Nucleotide pyrophosphohydrolase in human synovial fluid.

OBJECTIVE

To identify the molecular forms of ectonucleotide pyrophosphohydrolase (NTPPHase) in human synovial fluid (SF).

METHODS

We examined synovial fluids from 32 patients with various joint diseases [10 calcium pyrophosphate dihydrate (CPPD) deposition disease; 7 osteoarthritis (OA); 6 rheumatoid arthritis (RA); 3 after total knee arthroplasty (TKA); 6 olecranon bursa] and 3 normal joint fluids. Joint fluids were analyzed after sequential centrifugation for NTPPHase activity and by Western blot using polyclonal antibodies against 127 kDa porcine articular cartilage vesicle-associated NTPPHase and against PC-1 and 58 kDa, 2 other ecto-NTPPHases. Lysate from human synoviocytes, porcine chondrocytes, and their conditioned media were examined using antibodies to these ecto-NTPPHases.
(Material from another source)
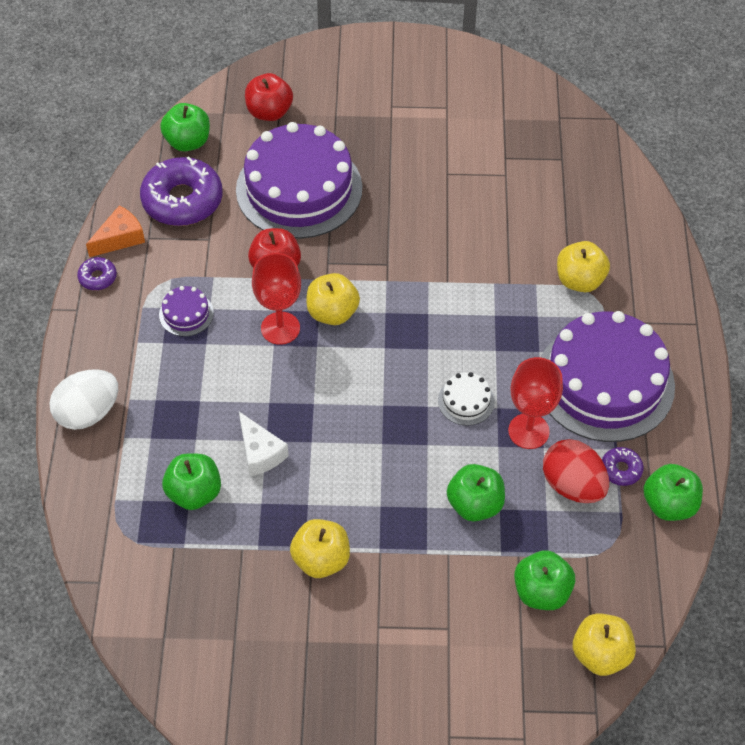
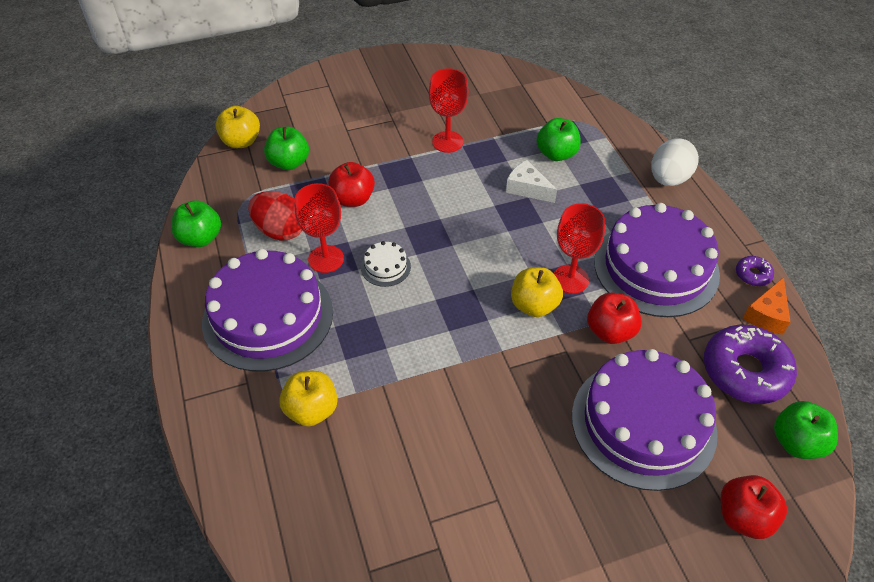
camera: 160 degrees right, 5 degrees down
(186, 314) = (656, 267): purple cake -> purple cake, size x2.47
(321, 559) = (447, 142): yellow apple -> red goblet
(475, 504) = (353, 199): green apple -> red apple
(621, 469) = (243, 252): purple donut -> none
Radiographs of joints from which fluid was obtained were graded for degenerative changes 0-4 using a standard method.

RESULTS

NTPPHase activity was found in all pathological and normal SF tested and correlated with the degree of radiographic degeneration (r = 0.55, p < 0.05). NTPPHase specific activity in ultracentrifugation pellets was highest in CPPD deposition disease fluids (p < 0.05). 127 kDa enzyme was found in both sedimentable and soluble fractions from CPPD, OA, TKA, and normal fluids, and was extensively degraded in all inflammatory fluids. Intact 115 kDa PC-1 was found only in the 2 CPPD fluids with the highest NTPPHase activity. 58 kDa enzyme was found in most fluids, predominantly in the soluble fraction. 127 kDa protein was identified in human synoviocyte conditioned media but not in cell lysate, while PC-1 and 58 kDa proteins were found in the cell lysate but not in the conditioned media.

CONCLUSION

There was no disease specific association with any one ecto-NTPPHase. Total enzyme activity correlated with the degree of degenerative change. The specific activity of pelletable 127 kDa enzyme was higher in fluids containing CPPD crystals. All 3 ecto-NTPPHases or their presumed degradation products were detectable in some pathologic and normal fluids. A 200 kDa reactive band often accompanied reactivity to the 127 kDa enzyme. PC-1 and 127 kDa proteins were extensively degraded in inflammatory SF, while 58 kDa protein was not. The relative contribution of each of these enzymes to inorganic pyrophosphate production by human joint tissues remains unclear.